# [TASK TO CARRY OUT]
The data that follows is to be copied exactly, with each image removed.

(THE RECORDS Opens)

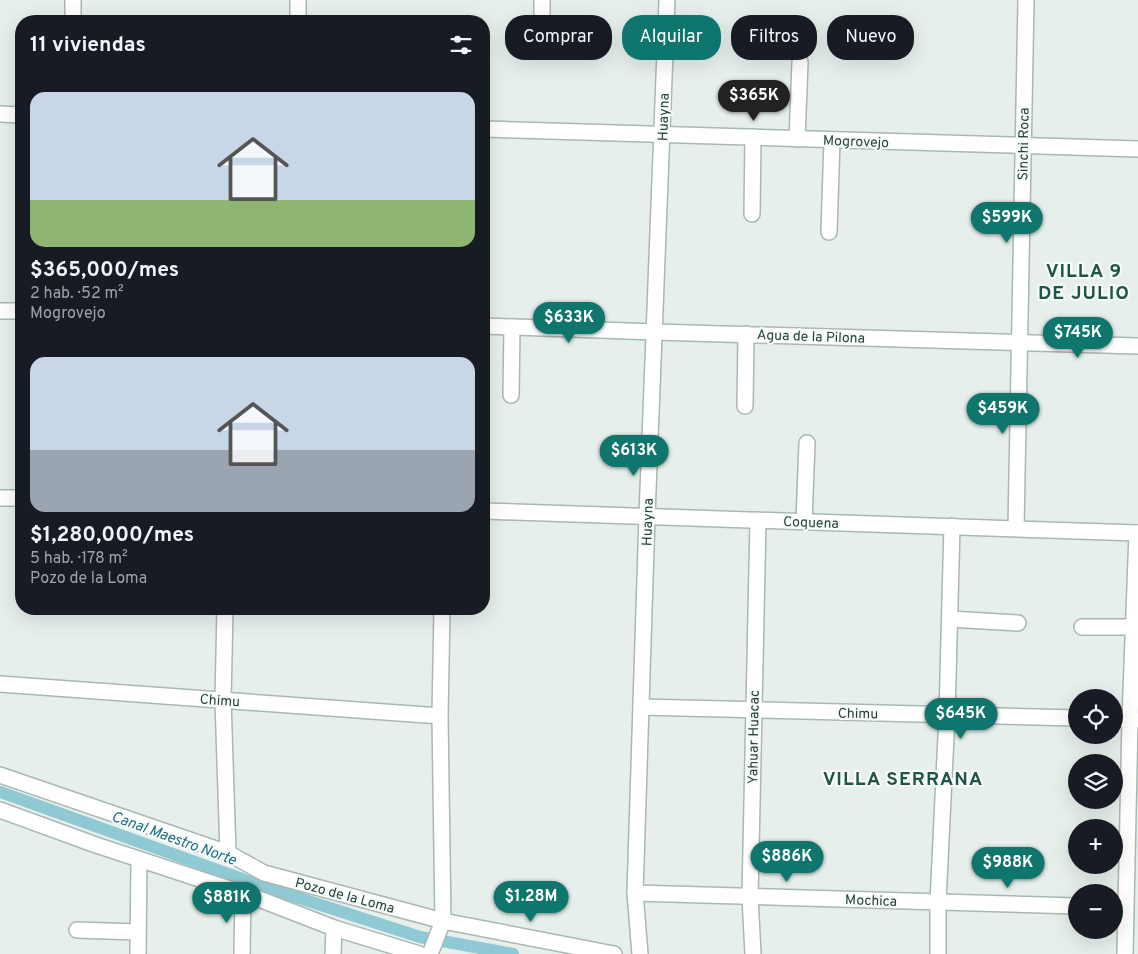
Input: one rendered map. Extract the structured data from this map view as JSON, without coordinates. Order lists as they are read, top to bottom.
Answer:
{
  "streets": {
    "street": [
      "Huayna",
      "Mogrovejo",
      "Sinchi Roca",
      "Agua de la Pilona",
      "Coquena",
      "Chimu",
      "Yahuar Huacac",
      "Pozo de la Loma",
      "Mochica"
    ]
  },
  "crossings": [
    ["Huayna", "Mogrovejo"],
    ["Huayna", "Agua de la Pilona"],
    ["Huayna", "Coquena"],
    ["Huayna", "Chimu"],
    ["Huayna", "Mochica"],
    ["Mogrovejo", "Sinchi Roca"],
    ["Sinchi Roca", "Agua de la Pilona"],
    ["Sinchi Roca", "Coquena"],
    ["Coquena", "Yahuar Huacac"],
    ["Chimu", "Yahuar Huacac"],
    ["Yahuar Huacac", "Mochica"]
  ],
  "districts": ["VILLA 9 DE JULIO", "VILLA SERRANA"],
  "water": ["Canal Maestro Norte"],
  "page": {
    "chip": [
      "Comprar",
      "Alquilar",
      "Filtros",
      "Nuevo"
    ],
    "heading": "11 viviendas",
    "list": [
      {
        "name": "$365,000/mes",
        "note": "2 hab. · 52 m² · Mogrovejo"
      },
      {
        "name": "$1,280,000/mes",
        "note": "5 hab. · 178 m² · Pozo de la Loma"
      }
    ],
    "price": [
      "$365K",
      "$599K",
      "$633K",
      "$745K",
      "$459K",
      "$613K",
      "$645K",
      "$886K",
      "$988K",
      "$1.28M",
      "$881K"
    ],
    "map_buttons": ["+", "−"]
  }
}
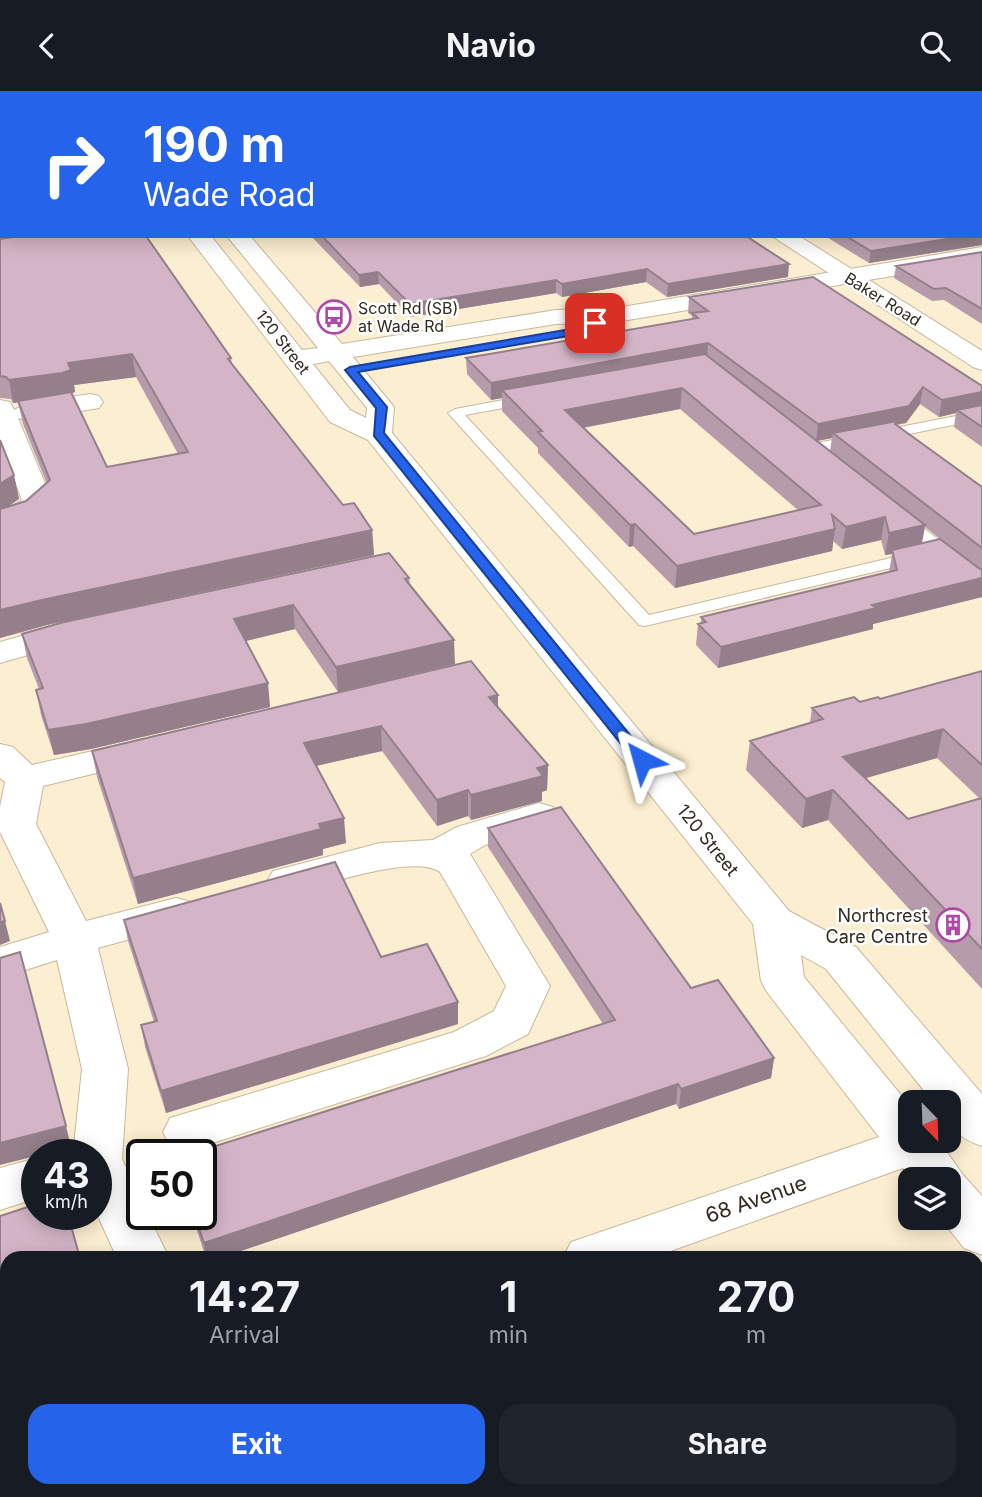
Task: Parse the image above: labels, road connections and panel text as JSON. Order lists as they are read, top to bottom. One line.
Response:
{"streets":{"street":["Baker Road","120 Street","68 Avenue"]},"places":{"bus stop":["Scott Rd (SB) at Wade Rd"],"building":["Northcrest Care Centre"]},"north":"bottom right","page":{"header":"Navio","turn":["190 m","Wade Road"],"speed":"43 km/h","limit":"50","eta":["14:27","Arrival","1","min","270","m"],"buttons":["Exit","Share"]}}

(THE RECORDS Closes)

# [TASK ANSWER]
Input: one rendered map. Extract the structured data from this map view as JSON, without coordinates. Order lists as they are read, top to bottom.
Answer:
{
  "streets": {
    "street": [
      "Huayna",
      "Mogrovejo",
      "Sinchi Roca",
      "Agua de la Pilona",
      "Coquena",
      "Chimu",
      "Yahuar Huacac",
      "Pozo de la Loma",
      "Mochica"
    ]
  },
  "crossings": [
    ["Huayna", "Mogrovejo"],
    ["Huayna", "Agua de la Pilona"],
    ["Huayna", "Coquena"],
    ["Huayna", "Chimu"],
    ["Huayna", "Mochica"],
    ["Mogrovejo", "Sinchi Roca"],
    ["Sinchi Roca", "Agua de la Pilona"],
    ["Sinchi Roca", "Coquena"],
    ["Coquena", "Yahuar Huacac"],
    ["Chimu", "Yahuar Huacac"],
    ["Yahuar Huacac", "Mochica"]
  ],
  "districts": ["VILLA 9 DE JULIO", "VILLA SERRANA"],
  "water": ["Canal Maestro Norte"],
  "page": {
    "chip": [
      "Comprar",
      "Alquilar",
      "Filtros",
      "Nuevo"
    ],
    "heading": "11 viviendas",
    "list": [
      {
        "name": "$365,000/mes",
        "note": "2 hab. · 52 m² · Mogrovejo"
      },
      {
        "name": "$1,280,000/mes",
        "note": "5 hab. · 178 m² · Pozo de la Loma"
      }
    ],
    "price": [
      "$365K",
      "$599K",
      "$633K",
      "$745K",
      "$459K",
      "$613K",
      "$645K",
      "$886K",
      "$988K",
      "$1.28M",
      "$881K"
    ],
    "map_buttons": ["+", "−"]
  }
}
Task: Parse the image above: labels, road connections and panel text as JSON. Order lists as they are read, top to bottom. One line.
Response:
{"streets":{"street":["Baker Road","120 Street","68 Avenue"]},"places":{"bus stop":["Scott Rd (SB) at Wade Rd"],"building":["Northcrest Care Centre"]},"north":"bottom right","page":{"header":"Navio","turn":["190 m","Wade Road"],"speed":"43 km/h","limit":"50","eta":["14:27","Arrival","1","min","270","m"],"buttons":["Exit","Share"]}}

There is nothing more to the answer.